--- INSTRUCTIONS TO FOLLOW ---
After reading the data below, copy out every line that contains the word "Terrier".

[Plain-text document sources]
-=-=-

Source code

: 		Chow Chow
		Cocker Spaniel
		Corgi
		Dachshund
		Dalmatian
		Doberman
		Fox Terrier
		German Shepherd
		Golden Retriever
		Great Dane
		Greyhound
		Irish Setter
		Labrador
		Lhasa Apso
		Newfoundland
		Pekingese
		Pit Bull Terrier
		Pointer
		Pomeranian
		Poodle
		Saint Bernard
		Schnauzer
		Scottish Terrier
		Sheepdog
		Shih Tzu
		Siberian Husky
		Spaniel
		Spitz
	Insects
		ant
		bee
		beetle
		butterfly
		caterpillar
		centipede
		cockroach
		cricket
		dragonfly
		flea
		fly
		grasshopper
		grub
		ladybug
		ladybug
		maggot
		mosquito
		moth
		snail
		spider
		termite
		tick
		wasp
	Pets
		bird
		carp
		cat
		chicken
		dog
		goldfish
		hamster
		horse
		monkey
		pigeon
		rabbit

-=-=-

--- PROBLEM SOLUTION ---
		Fox Terrier
		Pit Bull Terrier
		Scottish Terrier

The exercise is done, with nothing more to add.